We need to port forward the ArgoCD server to access the GUI,
kubectl port-forward svc/argocd-server 8080:443 -n argocd
Open a new terminal to get the ArgoCD secret, get the ArgoCd secret on the argocd
namespace.
kubectl get secrets -n=argocd
this gives us the secrets that have been deployed in the argocd namespace.
The initial admin secret is in base64 encoded to get the secret
kubectl get secret argocd-initial-admin-secret -n argocd -o yaml
Copy the base 64 encoded password and decode the secret using the echo command:
echo <base-64-encoded-password> | base64 --decode
Use the password to log into the ArgoCD dashboard.

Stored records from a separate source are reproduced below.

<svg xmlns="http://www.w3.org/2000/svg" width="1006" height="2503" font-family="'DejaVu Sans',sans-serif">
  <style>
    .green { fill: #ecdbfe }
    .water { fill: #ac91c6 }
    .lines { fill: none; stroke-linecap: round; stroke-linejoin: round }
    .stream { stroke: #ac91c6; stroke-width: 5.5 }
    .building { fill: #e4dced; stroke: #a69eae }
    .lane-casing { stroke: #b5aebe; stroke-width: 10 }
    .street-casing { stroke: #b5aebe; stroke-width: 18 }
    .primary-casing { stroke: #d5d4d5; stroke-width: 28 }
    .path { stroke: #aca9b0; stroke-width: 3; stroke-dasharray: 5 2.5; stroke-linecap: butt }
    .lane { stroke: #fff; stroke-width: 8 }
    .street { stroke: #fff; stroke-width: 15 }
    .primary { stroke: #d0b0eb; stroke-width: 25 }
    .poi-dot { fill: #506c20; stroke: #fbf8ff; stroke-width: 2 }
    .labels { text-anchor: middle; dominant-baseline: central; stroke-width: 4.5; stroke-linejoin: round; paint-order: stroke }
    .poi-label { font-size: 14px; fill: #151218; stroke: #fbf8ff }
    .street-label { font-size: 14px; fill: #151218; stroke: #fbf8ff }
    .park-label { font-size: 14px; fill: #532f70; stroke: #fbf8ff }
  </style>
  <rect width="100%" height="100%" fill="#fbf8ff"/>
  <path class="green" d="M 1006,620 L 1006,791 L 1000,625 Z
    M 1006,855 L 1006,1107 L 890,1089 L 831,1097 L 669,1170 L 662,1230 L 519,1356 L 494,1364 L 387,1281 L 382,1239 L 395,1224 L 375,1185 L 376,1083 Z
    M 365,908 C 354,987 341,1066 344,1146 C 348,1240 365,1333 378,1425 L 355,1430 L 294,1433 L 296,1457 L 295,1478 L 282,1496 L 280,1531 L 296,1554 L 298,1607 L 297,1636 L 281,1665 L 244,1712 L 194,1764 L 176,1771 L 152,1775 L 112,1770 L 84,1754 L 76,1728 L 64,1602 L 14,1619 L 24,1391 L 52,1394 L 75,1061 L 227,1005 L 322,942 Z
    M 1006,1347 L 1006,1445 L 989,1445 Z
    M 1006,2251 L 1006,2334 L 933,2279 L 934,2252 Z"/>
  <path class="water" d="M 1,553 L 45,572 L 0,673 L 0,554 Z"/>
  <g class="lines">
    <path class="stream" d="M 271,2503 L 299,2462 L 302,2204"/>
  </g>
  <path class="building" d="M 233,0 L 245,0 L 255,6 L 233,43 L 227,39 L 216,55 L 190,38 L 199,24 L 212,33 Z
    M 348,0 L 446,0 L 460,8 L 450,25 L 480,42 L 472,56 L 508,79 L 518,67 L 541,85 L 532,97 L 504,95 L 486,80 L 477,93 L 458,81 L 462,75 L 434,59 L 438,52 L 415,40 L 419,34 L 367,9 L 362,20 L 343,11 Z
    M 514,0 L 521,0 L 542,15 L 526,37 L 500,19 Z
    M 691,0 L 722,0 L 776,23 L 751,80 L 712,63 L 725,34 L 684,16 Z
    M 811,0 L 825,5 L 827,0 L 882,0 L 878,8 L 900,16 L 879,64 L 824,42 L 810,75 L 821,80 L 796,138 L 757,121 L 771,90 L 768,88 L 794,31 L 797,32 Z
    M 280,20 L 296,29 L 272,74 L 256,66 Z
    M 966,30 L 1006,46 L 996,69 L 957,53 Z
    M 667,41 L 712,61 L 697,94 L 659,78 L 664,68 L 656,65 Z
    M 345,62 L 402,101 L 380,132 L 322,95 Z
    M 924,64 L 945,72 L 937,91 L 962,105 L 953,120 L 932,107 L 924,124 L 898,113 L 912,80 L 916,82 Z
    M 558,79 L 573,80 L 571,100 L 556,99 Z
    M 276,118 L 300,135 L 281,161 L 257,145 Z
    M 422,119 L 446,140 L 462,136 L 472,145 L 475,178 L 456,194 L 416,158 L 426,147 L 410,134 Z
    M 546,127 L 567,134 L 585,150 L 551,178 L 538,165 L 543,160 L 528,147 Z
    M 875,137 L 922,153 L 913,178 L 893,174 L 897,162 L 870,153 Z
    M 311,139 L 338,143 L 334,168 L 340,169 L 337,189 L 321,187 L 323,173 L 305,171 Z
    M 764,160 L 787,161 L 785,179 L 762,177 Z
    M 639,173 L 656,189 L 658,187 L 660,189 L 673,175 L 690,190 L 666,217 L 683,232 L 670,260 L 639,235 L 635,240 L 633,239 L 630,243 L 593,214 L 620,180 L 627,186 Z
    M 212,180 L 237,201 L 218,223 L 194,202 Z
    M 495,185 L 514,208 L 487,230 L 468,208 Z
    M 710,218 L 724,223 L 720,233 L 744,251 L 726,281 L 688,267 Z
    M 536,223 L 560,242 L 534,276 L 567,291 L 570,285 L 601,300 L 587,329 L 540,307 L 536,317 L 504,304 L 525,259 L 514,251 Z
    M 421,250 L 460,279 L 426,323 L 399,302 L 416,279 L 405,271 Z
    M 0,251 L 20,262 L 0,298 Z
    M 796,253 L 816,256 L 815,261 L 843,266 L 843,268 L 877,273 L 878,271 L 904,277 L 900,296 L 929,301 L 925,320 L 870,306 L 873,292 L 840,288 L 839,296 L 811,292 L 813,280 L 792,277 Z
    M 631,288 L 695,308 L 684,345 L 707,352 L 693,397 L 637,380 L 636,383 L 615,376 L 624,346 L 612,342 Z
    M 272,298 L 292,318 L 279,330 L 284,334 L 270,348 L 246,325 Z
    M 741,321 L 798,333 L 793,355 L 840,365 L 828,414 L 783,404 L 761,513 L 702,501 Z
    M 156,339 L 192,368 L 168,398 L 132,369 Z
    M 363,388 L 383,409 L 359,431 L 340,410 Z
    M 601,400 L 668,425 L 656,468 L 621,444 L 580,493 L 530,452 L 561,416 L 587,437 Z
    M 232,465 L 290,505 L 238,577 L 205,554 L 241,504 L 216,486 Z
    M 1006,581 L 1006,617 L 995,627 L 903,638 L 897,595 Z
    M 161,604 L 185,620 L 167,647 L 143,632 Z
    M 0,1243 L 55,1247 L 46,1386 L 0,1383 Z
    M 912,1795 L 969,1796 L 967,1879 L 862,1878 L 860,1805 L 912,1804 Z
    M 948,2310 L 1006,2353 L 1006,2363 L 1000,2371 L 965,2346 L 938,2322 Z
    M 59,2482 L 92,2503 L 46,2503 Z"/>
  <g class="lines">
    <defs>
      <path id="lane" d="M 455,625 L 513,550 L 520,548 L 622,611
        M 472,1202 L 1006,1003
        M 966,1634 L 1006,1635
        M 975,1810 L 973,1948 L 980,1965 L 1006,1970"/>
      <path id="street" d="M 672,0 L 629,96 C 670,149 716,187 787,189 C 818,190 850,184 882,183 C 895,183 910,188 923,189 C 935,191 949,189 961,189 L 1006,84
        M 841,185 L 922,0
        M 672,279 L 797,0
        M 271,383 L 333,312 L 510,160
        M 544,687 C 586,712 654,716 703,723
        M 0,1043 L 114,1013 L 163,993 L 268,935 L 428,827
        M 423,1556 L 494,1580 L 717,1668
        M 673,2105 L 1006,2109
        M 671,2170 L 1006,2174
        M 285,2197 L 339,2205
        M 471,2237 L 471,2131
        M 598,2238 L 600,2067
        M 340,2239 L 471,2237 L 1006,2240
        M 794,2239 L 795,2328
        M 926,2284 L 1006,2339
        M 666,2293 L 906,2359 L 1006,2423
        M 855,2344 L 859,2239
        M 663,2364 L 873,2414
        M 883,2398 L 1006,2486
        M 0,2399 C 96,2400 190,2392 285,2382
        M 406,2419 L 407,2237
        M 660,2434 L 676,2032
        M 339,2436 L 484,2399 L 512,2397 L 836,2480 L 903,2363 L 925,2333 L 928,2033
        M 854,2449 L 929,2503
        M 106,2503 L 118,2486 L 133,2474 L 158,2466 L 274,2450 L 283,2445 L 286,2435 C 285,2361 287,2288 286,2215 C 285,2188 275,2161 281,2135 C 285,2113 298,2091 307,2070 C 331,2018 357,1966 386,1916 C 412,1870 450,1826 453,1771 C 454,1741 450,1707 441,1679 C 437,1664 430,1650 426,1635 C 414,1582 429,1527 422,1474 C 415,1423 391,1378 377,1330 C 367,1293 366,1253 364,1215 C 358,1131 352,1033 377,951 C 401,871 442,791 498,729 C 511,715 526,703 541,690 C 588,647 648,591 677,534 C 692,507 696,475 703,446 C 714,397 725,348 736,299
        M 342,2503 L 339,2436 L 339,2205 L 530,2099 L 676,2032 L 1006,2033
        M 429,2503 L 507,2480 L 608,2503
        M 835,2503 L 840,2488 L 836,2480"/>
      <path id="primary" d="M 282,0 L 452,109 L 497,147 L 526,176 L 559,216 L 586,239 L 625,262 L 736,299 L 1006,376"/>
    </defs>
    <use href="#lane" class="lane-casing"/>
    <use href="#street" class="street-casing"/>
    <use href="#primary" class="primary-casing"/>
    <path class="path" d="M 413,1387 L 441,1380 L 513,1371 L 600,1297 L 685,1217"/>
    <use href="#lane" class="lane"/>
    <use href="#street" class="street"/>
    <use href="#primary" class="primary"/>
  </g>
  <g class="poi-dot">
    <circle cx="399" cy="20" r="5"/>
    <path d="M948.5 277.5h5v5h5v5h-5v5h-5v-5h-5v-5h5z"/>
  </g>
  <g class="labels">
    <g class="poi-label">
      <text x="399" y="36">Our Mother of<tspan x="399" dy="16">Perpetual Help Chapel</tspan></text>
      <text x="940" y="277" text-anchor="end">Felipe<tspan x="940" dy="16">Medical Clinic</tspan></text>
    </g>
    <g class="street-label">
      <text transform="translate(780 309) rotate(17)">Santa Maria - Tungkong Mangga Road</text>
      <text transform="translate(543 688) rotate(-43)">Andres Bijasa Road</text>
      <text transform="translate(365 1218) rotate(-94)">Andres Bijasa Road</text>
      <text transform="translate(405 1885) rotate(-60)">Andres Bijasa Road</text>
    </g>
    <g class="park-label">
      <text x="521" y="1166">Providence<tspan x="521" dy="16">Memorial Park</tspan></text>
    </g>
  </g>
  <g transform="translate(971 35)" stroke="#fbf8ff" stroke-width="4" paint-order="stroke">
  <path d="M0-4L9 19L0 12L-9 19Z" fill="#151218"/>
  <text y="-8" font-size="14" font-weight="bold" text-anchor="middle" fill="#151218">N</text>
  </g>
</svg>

Create a argo-manifest.yml
file that contains the GitHub URL for the Deployment and Service files, ArgoCD pulls the new docker image and deploys it in the destination myapp
namespace.
apiVersion: argoproj.io/v1alpha1
kind: Application
metadata:
name: todo-app-argo
namespace: argocd
spec:
project: default
source:
repoURL: https://github.com/YaswanthRayana1/kube_manifest
targetRevision: HEAD
path: manifest
destination:
server: https://kubernetes.default.svc
namespace: myapp
syncPolicy:
syncOptions:
- CreateNamespace=true
automated:
selfHeal: true
prune: true
Update the GitHub URL for the repoURL
in the manifest file and apply the manifest file
kubectl apply-f argo-manifest.yml
This should pull the configuration from our git repository and apply the changes to the Kubernetes myapp
namespace.
So Here comes the end of this blog,
Every time there is a change in the appcode
Git repository the CircleCI pulls the code and builds
the docker image, pushes it to the DockerHub and updates the build number on the deployment.yml
Since our ArgoCD is watching the kube_manifest
git repository, ArgoCD pulls the changes and applies them to the myapp
namespace.
Thank you for following along with this guide creating a CICD pipeline using CircleCI and deploying the application on an EKS cluster using ArgoCD to manage the Continuous Deployment. Hope this blog helps, for any questions feel free to comment. I will try to resolve the errors.